白石城
1867年、大政奉還と王政復古により、政権は徳川幕府から新政府へと移行することになった。翌年の1868年、新政府と旧幕府勢力が、京都の鳥羽・伏見で衝突し、戊辰戦争が勃発した。その年の11月17日に、仙台藩や米沢藩などに会津藩追討令がでる。会津藩は、かつて京都守護職として薩長などの討伐勢力を厳しく取り締まっていたため、新政府から「朝敵」とみなされたのである。仙台藩と米沢藩は出兵の姿勢を取りながらも、会津藩に降伏するよう促す。しかし、会津藩はそれに応じなかった。同年閏4月11日、仙台藩と米沢藩が中心となり、奥羽14藩が白石城において会議を行った。この地で会議が行われたのは、奥羽越列藩同盟の中心となった仙台藩と米沢藩の間にある要衝の地であることと、白石城が仙台藩の軍事拠点であったことが挙げられる。

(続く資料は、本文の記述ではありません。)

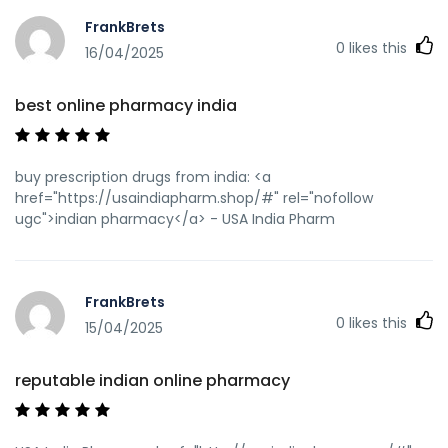
link=https://usaindiapharm.com india online pharmacy
FrankBrets
[url=https://images.google.co.th/url?
0
likes this
sa=t&url=https://usaindiapharm.com]buy prescription
16/04/2025
drugs from india[/url] indian pharmacies safe and
[url=http://www.donggoudi.com/home.php?
best online pharmacy india
mod=space&uid=2762853]mail order pharmacy india[/url]
indian pharmacies safe
buy prescription drugs from india: <a
href="https://usaindiapharm.shop/#" rel="nofollow
ugc">indian pharmacy</a> - USA India Pharm
FrankBrets
0
likes this
15/04/2025
reputable indian online pharmacy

閏4月20日、奥羽鎮撫総督府下参謀の世良修蔵暗殺事件が起き、事態は悪化。5月6日、奥羽諸藩と北越諸藩は、仙台で「奥羽越列藩同盟」を締結。当初は戦争回避を目指していたが、新政府軍と戦うことになった。7月になると、輪王寺宮が列藩同盟の盟主に、仙台藩の伊達慶邦と米沢藩の上杉斉憲を総督として、奥羽越公議府が白石に置かれた。しかし、8月28日に米沢藩、9月15日に仙台藩が降伏。白石城は新政府に召し上げられ、1874年に解体された。1602年に仙台城の支城となり、以後約二百六十余年もの間、片倉家の居城だった白石城。明治時代に解体されたが、1995年、白石城の天守閣と大手一ノ門、大手二の門が忠実に再現された。天守閣は日本古来の建築様式に基づき、数百年の歳月に耐えられる構造だ。

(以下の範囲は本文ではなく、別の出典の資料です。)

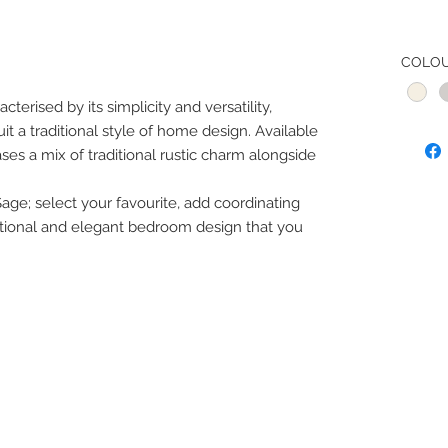
COLO
erised by its simplicity and versatility,
it a traditional style of home design. Available
ases a mix of traditional rustic charm alongside
Sage; select your favourite, add coordinating
tional and elegant bedroom design that you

柱は吉野桧、化粧材は青物桧葉、山陰地方の松丸太、赤杉など、国産の材料が用いられている。木造による復元は、全国的に見ても少ない。かつて、この天守閣は指令の中枢の場であり、見張りの場所や武器や武具の貯蔵庫でもあった。現在は、1階に資料が展示されており、階段で2階、3階へと上がる。それぞれの壁の周囲には「武者走り」がある。武者走りとは、戦闘時に、武具を付けた武士が、武器を持って走り回る廊下のこと。戦国時代の緊張感を、今に伝える場所だ。3階の物見櫓からは、白石の街並みや、連綿とこの地に自然の恵みをもたらしてきた蔵王連峰を眺めることができる。戊辰戦争から150年、忠実に復元された白石城。木造の天守閣から眺める景色は格別な趣がある。